Queen consort of Maratha Empire
- Tenure: 1674 - 1680
- Predecessor: Soyarabai
- Successor: Yesubai
- Born: Putalabai
- Died: 27 June 1680 Raigad Fort, Maratha Kingdom (present-day Raigad district, Maharashtra)
- Spouse: Shivaji (m. 1653)

Names
- Putalabai Shivajiraje Bhonsale

Regnal name
- Shrimant Akhand Soubhagyavati Putalabai Rani Saheb Bhosale
- House: Palkar/Mohite
- Religion: Hinduism

= Putalabai =

Queen Consort of the Maratha Empire

Putalabai Bhosale (née Palkar) was the third wife of the Maratha king Chhatrapati Shivaji. She was from Palkar Family and married Shivaji in 1653. Putalabai had no children.

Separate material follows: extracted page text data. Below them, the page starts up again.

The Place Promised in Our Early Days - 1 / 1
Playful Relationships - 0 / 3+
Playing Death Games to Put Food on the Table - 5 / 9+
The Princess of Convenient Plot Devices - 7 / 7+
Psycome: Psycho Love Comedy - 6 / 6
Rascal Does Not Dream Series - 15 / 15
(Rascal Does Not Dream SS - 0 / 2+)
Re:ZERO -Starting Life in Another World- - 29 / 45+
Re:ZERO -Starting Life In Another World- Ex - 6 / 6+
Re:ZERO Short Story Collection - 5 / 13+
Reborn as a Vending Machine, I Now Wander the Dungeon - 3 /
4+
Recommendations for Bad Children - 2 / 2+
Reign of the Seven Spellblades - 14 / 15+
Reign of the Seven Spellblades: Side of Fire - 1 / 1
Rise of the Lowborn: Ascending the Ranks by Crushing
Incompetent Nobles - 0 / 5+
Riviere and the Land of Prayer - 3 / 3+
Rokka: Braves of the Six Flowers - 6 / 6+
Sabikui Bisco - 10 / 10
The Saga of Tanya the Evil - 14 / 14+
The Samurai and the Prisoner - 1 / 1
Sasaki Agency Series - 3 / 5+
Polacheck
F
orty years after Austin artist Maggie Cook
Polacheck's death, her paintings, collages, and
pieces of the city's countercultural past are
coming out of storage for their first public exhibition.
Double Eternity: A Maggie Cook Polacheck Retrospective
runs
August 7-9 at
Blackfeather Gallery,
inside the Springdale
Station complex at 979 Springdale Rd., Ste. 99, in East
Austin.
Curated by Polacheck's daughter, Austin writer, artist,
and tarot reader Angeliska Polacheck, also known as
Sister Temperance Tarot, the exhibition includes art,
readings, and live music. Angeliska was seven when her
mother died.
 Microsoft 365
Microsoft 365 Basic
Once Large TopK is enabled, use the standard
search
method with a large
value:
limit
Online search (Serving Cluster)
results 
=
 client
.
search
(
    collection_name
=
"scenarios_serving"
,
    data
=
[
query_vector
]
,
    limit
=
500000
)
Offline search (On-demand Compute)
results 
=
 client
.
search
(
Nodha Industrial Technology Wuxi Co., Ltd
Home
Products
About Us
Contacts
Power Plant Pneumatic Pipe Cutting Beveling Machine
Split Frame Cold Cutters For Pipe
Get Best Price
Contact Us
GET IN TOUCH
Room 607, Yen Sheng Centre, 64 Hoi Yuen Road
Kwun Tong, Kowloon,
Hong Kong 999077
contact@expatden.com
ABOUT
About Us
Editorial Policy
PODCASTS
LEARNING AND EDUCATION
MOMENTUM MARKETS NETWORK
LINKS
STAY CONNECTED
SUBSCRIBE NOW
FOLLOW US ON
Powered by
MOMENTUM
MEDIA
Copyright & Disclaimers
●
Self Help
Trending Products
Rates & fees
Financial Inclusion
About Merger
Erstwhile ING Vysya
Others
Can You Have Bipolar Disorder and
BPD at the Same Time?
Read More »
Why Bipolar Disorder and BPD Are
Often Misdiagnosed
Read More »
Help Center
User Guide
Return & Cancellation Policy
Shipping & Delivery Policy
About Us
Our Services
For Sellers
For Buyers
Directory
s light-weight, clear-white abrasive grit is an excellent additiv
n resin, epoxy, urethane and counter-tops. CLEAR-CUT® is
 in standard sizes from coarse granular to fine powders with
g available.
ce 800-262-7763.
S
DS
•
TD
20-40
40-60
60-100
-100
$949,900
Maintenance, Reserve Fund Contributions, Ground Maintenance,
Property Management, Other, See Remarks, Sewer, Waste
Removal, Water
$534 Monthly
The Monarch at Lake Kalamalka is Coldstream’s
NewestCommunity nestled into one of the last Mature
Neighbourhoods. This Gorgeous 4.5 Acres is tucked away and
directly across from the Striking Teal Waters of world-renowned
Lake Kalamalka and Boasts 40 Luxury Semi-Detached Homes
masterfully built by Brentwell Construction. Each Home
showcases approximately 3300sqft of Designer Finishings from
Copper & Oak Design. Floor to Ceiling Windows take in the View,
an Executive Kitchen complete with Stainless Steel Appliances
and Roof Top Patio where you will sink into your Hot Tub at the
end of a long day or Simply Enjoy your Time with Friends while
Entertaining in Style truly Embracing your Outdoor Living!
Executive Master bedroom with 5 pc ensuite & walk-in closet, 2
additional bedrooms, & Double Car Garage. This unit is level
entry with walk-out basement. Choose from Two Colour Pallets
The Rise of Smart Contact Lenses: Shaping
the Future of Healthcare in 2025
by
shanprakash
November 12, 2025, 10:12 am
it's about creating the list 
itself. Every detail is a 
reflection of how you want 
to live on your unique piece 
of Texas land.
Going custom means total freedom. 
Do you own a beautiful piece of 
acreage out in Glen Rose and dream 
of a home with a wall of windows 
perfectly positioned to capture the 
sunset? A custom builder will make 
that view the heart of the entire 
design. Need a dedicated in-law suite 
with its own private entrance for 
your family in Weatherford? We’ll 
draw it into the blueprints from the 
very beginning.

She committed Sati after the death of Shivaji Maharaj.

==In popular culture==

- Samira Gujar portrayed Putulabai in the popular TV series Raja Shivchhatrapati

- Smita Shewale portrayed Putulabai in Veer Shivaji

- Pallavi Vaidya played Putulabai in Swarajyarakshak Sambhaji, a television show that depicted the life of Shivaji Maharaj's son Sambhaji Maharaj.